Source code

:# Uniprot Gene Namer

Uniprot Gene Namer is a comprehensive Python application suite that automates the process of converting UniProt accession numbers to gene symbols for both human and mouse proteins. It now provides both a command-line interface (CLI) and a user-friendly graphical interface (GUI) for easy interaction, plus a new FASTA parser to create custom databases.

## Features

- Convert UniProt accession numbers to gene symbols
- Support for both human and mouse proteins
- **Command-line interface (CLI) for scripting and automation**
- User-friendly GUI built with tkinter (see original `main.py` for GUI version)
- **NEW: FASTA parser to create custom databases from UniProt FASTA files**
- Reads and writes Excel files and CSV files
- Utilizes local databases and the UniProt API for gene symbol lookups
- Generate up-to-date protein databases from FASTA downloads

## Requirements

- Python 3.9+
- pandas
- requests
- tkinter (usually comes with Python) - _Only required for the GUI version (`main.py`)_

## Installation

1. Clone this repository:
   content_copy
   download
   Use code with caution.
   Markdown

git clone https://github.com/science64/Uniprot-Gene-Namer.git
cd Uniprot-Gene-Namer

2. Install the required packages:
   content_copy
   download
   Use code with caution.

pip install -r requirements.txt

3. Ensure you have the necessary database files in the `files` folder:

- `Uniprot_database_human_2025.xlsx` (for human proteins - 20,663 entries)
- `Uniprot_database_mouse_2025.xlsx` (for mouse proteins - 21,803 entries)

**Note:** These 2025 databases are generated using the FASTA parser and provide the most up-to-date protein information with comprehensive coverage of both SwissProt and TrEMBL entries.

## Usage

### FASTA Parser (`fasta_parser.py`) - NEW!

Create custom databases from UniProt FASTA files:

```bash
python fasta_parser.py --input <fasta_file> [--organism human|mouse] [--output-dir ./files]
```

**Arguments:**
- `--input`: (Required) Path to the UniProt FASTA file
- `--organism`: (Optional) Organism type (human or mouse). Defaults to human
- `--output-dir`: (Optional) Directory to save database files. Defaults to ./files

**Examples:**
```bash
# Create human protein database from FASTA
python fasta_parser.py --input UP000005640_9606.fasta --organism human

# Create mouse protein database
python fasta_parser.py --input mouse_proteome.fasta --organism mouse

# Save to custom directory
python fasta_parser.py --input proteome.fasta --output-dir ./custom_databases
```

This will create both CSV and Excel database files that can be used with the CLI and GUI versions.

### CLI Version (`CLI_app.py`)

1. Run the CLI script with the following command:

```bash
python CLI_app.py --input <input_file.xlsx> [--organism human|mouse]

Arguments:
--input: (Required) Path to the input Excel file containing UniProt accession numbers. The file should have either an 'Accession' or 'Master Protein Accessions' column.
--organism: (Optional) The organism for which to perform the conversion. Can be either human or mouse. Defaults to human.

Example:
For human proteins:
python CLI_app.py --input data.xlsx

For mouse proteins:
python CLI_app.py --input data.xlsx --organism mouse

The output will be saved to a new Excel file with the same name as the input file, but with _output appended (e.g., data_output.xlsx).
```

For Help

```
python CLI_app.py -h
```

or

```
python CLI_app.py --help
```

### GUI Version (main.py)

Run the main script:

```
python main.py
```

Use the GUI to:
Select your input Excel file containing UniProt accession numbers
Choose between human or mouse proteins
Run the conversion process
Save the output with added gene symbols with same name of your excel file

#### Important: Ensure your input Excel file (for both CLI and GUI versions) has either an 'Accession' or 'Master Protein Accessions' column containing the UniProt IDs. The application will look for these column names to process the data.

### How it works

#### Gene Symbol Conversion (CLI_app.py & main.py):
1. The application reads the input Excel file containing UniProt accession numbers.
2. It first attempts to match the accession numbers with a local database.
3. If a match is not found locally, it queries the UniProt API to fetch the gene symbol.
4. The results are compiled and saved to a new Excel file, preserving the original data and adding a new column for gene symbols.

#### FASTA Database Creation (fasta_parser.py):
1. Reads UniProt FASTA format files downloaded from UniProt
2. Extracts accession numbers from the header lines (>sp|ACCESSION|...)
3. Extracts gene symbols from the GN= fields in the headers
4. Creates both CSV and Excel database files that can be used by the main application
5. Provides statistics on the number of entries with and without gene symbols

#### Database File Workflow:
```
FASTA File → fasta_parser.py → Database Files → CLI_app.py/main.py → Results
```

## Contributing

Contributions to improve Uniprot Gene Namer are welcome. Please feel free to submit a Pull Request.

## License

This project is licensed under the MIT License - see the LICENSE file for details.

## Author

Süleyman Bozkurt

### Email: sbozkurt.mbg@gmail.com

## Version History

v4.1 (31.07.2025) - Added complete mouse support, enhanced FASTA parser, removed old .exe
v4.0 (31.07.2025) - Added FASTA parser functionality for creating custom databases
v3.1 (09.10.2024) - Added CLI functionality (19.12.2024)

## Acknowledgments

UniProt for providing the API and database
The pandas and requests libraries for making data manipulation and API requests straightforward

────────

The problem: A complete and exact reproduction of the data is needed.

Solution:
Source code

:# Uniprot Gene Namer

Uniprot Gene Namer is a comprehensive Python application suite that automates the process of converting UniProt accession numbers to gene symbols for both human and mouse proteins. It now provides both a command-line interface (CLI) and a user-friendly graphical interface (GUI) for easy interaction, plus a new FASTA parser to create custom databases.

## Features

- Convert UniProt accession numbers to gene symbols
- Support for both human and mouse proteins
- **Command-line interface (CLI) for scripting and automation**
- User-friendly GUI built with tkinter (see original `main.py` for GUI version)
- **NEW: FASTA parser to create custom databases from UniProt FASTA files**
- Reads and writes Excel files and CSV files
- Utilizes local databases and the UniProt API for gene symbol lookups
- Generate up-to-date protein databases from FASTA downloads

## Requirements

- Python 3.9+
- pandas
- requests
- tkinter (usually comes with Python) - _Only required for the GUI version (`main.py`)_

## Installation

1. Clone this repository:
   content_copy
   download
   Use code with caution.
   Markdown

git clone https://github.com/science64/Uniprot-Gene-Namer.git
cd Uniprot-Gene-Namer

2. Install the required packages:
   content_copy
   download
   Use code with caution.

pip install -r requirements.txt

3. Ensure you have the necessary database files in the `files` folder:

- `Uniprot_database_human_2025.xlsx` (for human proteins - 20,663 entries)
- `Uniprot_database_mouse_2025.xlsx` (for mouse proteins - 21,803 entries)

**Note:** These 2025 databases are generated using the FASTA parser and provide the most up-to-date protein information with comprehensive coverage of both SwissProt and TrEMBL entries.

## Usage

### FASTA Parser (`fasta_parser.py`) - NEW!

Create custom databases from UniProt FASTA files:

```bash
python fasta_parser.py --input <fasta_file> [--organism human|mouse] [--output-dir ./files]
```

**Arguments:**
- `--input`: (Required) Path to the UniProt FASTA file
- `--organism`: (Optional) Organism type (human or mouse). Defaults to human
- `--output-dir`: (Optional) Directory to save database files. Defaults to ./files

**Examples:**
```bash
# Create human protein database from FASTA
python fasta_parser.py --input UP000005640_9606.fasta --organism human

# Create mouse protein database
python fasta_parser.py --input mouse_proteome.fasta --organism mouse

# Save to custom directory
python fasta_parser.py --input proteome.fasta --output-dir ./custom_databases
```

This will create both CSV and Excel database files that can be used with the CLI and GUI versions.

### CLI Version (`CLI_app.py`)

1. Run the CLI script with the following command:

```bash
python CLI_app.py --input <input_file.xlsx> [--organism human|mouse]

Arguments:
--input: (Required) Path to the input Excel file containing UniProt accession numbers. The file should have either an 'Accession' or 'Master Protein Accessions' column.
--organism: (Optional) The organism for which to perform the conversion. Can be either human or mouse. Defaults to human.

Example:
For human proteins:
python CLI_app.py --input data.xlsx

For mouse proteins:
python CLI_app.py --input data.xlsx --organism mouse

The output will be saved to a new Excel file with the same name as the input file, but with _output appended (e.g., data_output.xlsx).
```

For Help

```
python CLI_app.py -h
```

or

```
python CLI_app.py --help
```

### GUI Version (main.py)

Run the main script:

```
python main.py
```

Use the GUI to:
Select your input Excel file containing UniProt accession numbers
Choose between human or mouse proteins
Run the conversion process
Save the output with added gene symbols with same name of your excel file

#### Important: Ensure your input Excel file (for both CLI and GUI versions) has either an 'Accession' or 'Master Protein Accessions' column containing the UniProt IDs. The application will look for these column names to process the data.

### How it works

#### Gene Symbol Conversion (CLI_app.py & main.py):
1. The application reads the input Excel file containing UniProt accession numbers.
2. It first attempts to match the accession numbers with a local database.
3. If a match is not found locally, it queries the UniProt API to fetch the gene symbol.
4. The results are compiled and saved to a new Excel file, preserving the original data and adding a new column for gene symbols.

#### FASTA Database Creation (fasta_parser.py):
1. Reads UniProt FASTA format files downloaded from UniProt
2. Extracts accession numbers from the header lines (>sp|ACCESSION|...)
3. Extracts gene symbols from the GN= fields in the headers
4. Creates both CSV and Excel database files that can be used by the main application
5. Provides statistics on the number of entries with and without gene symbols

#### Database File Workflow:
```
FASTA File → fasta_parser.py → Database Files → CLI_app.py/main.py → Results
```

## Contributing

Contributions to improve Uniprot Gene Namer are welcome. Please feel free to submit a Pull Request.

## License

This project is licensed under the MIT License - see the LICENSE file for details.

## Author

Süleyman Bozkurt

### Email: sbozkurt.mbg@gmail.com

## Version History

v4.1 (31.07.2025) - Added complete mouse support, enhanced FASTA parser, removed old .exe
v4.0 (31.07.2025) - Added FASTA parser functionality for creating custom databases
v3.1 (09.10.2024) - Added CLI functionality (19.12.2024)

## Acknowledgments

UniProt for providing the API and database
The pandas and requests libraries for making data manipulation and API requests straightforward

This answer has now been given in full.